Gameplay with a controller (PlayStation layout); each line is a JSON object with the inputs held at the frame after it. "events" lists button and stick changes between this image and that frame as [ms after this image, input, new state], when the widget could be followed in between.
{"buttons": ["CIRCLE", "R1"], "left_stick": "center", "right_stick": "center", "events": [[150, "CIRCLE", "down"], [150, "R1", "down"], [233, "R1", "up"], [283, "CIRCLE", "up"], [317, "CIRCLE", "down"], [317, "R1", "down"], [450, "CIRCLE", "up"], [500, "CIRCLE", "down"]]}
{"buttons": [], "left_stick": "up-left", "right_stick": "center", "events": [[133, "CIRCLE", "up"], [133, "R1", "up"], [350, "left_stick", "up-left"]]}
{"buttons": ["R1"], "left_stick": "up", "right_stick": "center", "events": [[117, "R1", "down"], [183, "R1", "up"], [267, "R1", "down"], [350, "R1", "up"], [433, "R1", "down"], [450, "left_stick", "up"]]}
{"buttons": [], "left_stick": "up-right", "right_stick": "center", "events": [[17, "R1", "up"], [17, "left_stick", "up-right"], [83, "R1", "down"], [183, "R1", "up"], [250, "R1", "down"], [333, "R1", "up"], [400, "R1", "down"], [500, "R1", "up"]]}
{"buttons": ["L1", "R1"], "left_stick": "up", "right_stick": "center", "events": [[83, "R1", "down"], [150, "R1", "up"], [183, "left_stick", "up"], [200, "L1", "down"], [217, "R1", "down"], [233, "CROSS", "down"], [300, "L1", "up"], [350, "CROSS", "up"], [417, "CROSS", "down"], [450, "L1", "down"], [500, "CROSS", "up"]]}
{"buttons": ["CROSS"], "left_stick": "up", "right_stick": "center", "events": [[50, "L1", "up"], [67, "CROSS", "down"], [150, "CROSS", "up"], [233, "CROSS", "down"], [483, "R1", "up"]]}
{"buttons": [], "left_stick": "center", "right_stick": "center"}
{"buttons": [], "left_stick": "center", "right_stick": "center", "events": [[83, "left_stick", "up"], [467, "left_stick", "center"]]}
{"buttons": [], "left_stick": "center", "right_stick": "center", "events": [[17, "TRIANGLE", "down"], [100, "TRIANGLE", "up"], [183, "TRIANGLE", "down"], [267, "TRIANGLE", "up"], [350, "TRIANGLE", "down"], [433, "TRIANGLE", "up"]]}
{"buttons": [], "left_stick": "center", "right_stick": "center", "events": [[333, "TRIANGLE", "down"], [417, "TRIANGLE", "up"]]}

◆ ◆ ◆

◆ Your assignment: Each line of the material above needs repeating verbatim.

◆ Solution below:
Gameplay with a controller (PlayStation layout); each line is a JSON object with the inputs held at the frame after it. "events" lists button and stick changes between this image and that frame as [ms after this image, input, new state], when the widget could be followed in between.
{"buttons": ["CIRCLE", "R1"], "left_stick": "center", "right_stick": "center", "events": [[150, "CIRCLE", "down"], [150, "R1", "down"], [233, "R1", "up"], [283, "CIRCLE", "up"], [317, "CIRCLE", "down"], [317, "R1", "down"], [450, "CIRCLE", "up"], [500, "CIRCLE", "down"]]}
{"buttons": [], "left_stick": "up-left", "right_stick": "center", "events": [[133, "CIRCLE", "up"], [133, "R1", "up"], [350, "left_stick", "up-left"]]}
{"buttons": ["R1"], "left_stick": "up", "right_stick": "center", "events": [[117, "R1", "down"], [183, "R1", "up"], [267, "R1", "down"], [350, "R1", "up"], [433, "R1", "down"], [450, "left_stick", "up"]]}
{"buttons": [], "left_stick": "up-right", "right_stick": "center", "events": [[17, "R1", "up"], [17, "left_stick", "up-right"], [83, "R1", "down"], [183, "R1", "up"], [250, "R1", "down"], [333, "R1", "up"], [400, "R1", "down"], [500, "R1", "up"]]}
{"buttons": ["L1", "R1"], "left_stick": "up", "right_stick": "center", "events": [[83, "R1", "down"], [150, "R1", "up"], [183, "left_stick", "up"], [200, "L1", "down"], [217, "R1", "down"], [233, "CROSS", "down"], [300, "L1", "up"], [350, "CROSS", "up"], [417, "CROSS", "down"], [450, "L1", "down"], [500, "CROSS", "up"]]}
{"buttons": ["CROSS"], "left_stick": "up", "right_stick": "center", "events": [[50, "L1", "up"], [67, "CROSS", "down"], [150, "CROSS", "up"], [233, "CROSS", "down"], [483, "R1", "up"]]}
{"buttons": [], "left_stick": "center", "right_stick": "center"}
{"buttons": [], "left_stick": "center", "right_stick": "center", "events": [[83, "left_stick", "up"], [467, "left_stick", "center"]]}
{"buttons": [], "left_stick": "center", "right_stick": "center", "events": [[17, "TRIANGLE", "down"], [100, "TRIANGLE", "up"], [183, "TRIANGLE", "down"], [267, "TRIANGLE", "up"], [350, "TRIANGLE", "down"], [433, "TRIANGLE", "up"]]}
{"buttons": [], "left_stick": "center", "right_stick": "center", "events": [[333, "TRIANGLE", "down"], [417, "TRIANGLE", "up"]]}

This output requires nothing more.